Once upon a Twitter feed…
Reaching through dreams, she gathers a village of 87,000, telling stories in 140 characters or less. Stories of colonization and resistance, of animals, spirits, stories of staking out sacred ground and stoking the fire at its center. Iñupiaq rapper, writer, activist, and performance artist Allison Warden, who performs as AKU-MATU, began writing Twitter poems in Spring 2013. Her grandmother had just died, and on the way to the funeral the muse found her.
“Muses, really,” she says. “My ancestors.”
They had long spoken to her, but since that day they’ve sung remembering songs in bursts of verse on Twitter, banged out along the way of life on her paint-splattered iPhone.
“I am my ancestors’ experience of this technology,” says Warden. “I’m filtering their worldview through the reality of now.

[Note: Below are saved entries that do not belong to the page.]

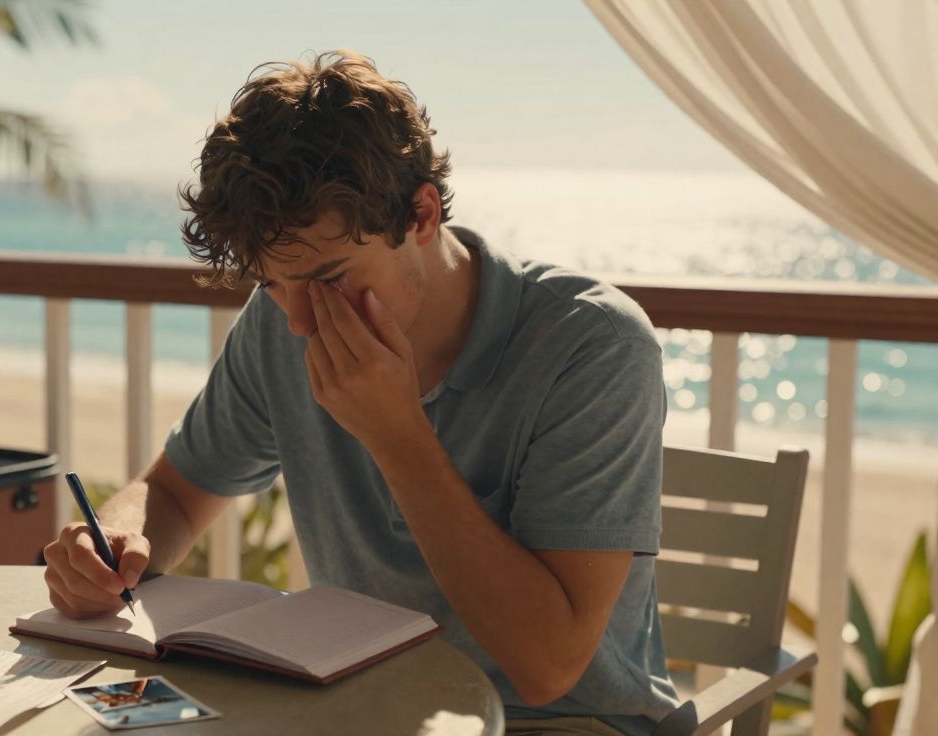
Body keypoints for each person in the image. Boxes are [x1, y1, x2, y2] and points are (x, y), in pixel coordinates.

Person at [44, 50, 679, 735]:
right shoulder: (281, 325)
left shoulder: (592, 346)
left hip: (563, 724)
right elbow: (174, 493)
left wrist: (396, 435)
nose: (297, 320)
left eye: (328, 277)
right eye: (269, 283)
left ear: (423, 215)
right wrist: (113, 541)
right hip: (361, 709)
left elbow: (548, 667)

I try to intensely be my ancestors' perspective and hold that space on Twitter.”
After four years of Twitter poetry, Warden has approximately 87,000 followers, and her poems have been re-Tweeted, shared and re-shared, passed down over and over. The museum is pleased to support this creative effort as part of its Polar Lab project and will be re-tweeting the poem-posts throughout the summer. A book of these poems, titled “Taimanisaaq/Akkupak (Long Long Time Ago/Right Now) is available in the Anchorage Museum Store.
Museum visitors may recall Warden’s multimedia installation and two-month performance at the Anchorage Museum in Fall 2016 that took the form of an Iñupiat ceremonial qargi. Warden’s version was a futuristic recreation of a ceremonial house, where she allowed her audience to gently explore the space in a contemporary context. Warden described it as existing “in the space of where the hyper-future meets the super-ancient, a liminal space where myths are born and the Eagle Mother is honored with ceremony and dance.”